Sun Exposure and health by Marc Sorenson, EdD…
A very interesting study has been completed in a remote area of South America.
An indigenous tribe from the remote Bolivian Amazon jungle, known as the Tsimane, has been found to have the world’s healthiest arteries. People there survive on a diet low in saturated fats and high in non-processed foods. One of the researchers stated that “Our study shows that the Tsimane indigenous South Americans have the lowest prevalence of coronary atherosclerosis of any population yet studied.”
Here are some of the lifestyle habits and facts regarding the Tsimane.
- The diet is fiber rich.
- The diet is approximately 75% non-processed carbohydrates. Isn’t that supposed to make us fat?
- The diet includes rice, plantain (a type of banana), corn, nuts, and a very small amount of animal meat.
- Smoking is almost non-existent.
- Only three per cent of the people had moderate to high heart disease risk; two-thirds of them over 75 years of age had virtually no risk. The article states that only 14% of Americans had no risk, and that half had a moderate or high risk—about 5 times higher than the Tsimane.
- Men spend six to seven hours of their day being physically active, whereas women spend four to six hours. This, of course, means plenty of sun exposure.

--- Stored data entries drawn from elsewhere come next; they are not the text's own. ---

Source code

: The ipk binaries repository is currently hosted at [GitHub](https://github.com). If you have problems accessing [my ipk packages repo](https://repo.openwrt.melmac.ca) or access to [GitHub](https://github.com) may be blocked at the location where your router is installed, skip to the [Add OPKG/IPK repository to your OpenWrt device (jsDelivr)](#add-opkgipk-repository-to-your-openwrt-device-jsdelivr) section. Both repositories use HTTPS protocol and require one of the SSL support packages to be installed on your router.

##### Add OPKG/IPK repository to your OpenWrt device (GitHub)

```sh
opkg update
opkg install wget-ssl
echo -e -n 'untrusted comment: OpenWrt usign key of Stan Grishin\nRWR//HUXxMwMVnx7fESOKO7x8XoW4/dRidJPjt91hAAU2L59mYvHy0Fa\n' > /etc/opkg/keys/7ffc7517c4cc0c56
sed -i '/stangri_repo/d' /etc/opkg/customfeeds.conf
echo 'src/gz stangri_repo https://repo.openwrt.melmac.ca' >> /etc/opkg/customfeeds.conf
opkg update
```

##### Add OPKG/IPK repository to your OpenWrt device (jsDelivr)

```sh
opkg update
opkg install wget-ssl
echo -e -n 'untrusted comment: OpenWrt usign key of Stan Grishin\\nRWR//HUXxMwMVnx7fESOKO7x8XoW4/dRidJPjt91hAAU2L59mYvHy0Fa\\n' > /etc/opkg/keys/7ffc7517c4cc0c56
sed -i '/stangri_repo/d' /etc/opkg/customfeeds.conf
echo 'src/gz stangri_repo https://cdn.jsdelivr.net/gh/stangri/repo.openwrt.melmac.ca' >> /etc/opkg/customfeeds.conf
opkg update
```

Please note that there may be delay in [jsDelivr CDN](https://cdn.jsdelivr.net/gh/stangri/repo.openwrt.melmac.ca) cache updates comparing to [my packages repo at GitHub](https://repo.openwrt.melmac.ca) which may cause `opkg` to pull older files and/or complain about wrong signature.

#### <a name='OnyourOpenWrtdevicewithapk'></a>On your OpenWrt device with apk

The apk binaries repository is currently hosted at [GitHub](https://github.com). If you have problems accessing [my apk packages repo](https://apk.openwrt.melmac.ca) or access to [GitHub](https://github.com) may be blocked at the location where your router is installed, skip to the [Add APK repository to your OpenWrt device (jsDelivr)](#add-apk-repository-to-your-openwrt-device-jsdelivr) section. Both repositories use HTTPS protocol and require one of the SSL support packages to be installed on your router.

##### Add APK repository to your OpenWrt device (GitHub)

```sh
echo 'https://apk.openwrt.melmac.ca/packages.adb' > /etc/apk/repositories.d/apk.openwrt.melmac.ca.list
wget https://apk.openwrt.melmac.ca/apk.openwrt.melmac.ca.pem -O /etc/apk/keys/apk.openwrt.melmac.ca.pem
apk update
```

During most of my professional career, I have advised people to live on this type of diet, but without the meat or any other animal product. In addition we helped them to exercise several hours daily outside. During that time, my wife and I have observed that people have recovered from diabetes, heart disease, arthritis and other maladies. That is no surprise, considering this new research and many other studies. Vitamin D and nitric oxide, both photoproducts, are exceptionally important to human health, but when it comes to heart disease, nitric oxide is probably the operative photoproduct. Here is a quote from Dr. Richard Weller, a common-sense dermatologist and great researcher:
“Sunlight may have beneficial cardiovascular effects, independently of Vitamin D production. Vitamin D could in these circumstances act as a marker for sunlight exposure and its postulated beneficial effects.” “These recent human data show the physiological relevance of photorelaxation. High blood pressure is the leading cause of disability adjusted life years lost worldwide and as a risk factor underlies 18% of all deaths.” The study noted: “The action spectrum of nitrite release shows that ultraviolet B is also involved in nitrite reduction to Nitric Oxide, and thus sunlight may be more effective than a pure UVA source.” The study concluded: “the prevalence of cardiovascular and cerebrovascular deaths is around 100 times higher than those from skin cancer. Interventions leading to small changes in the incidence of cardiovascular disease are thus of greater benefit to the health of the public even than large changes in skin cancer incidence.”
The Tsimane, therefore, are living (unknowingly) an almost perfect lifestyle for optimal health. To stay well, it is imperative that we do the same, although we don’t need quite that much sun exposure. Remember to build up a tan and be safe in the sun.
 Weller R. The health benefits of UV radiation exposure through vitamin D production or non-vitamin D pathways. Blood pressure and cardiovascular disease. Photochem. Photobiol. Sci. 2016, DOI: 10.1039/C6PP00336B.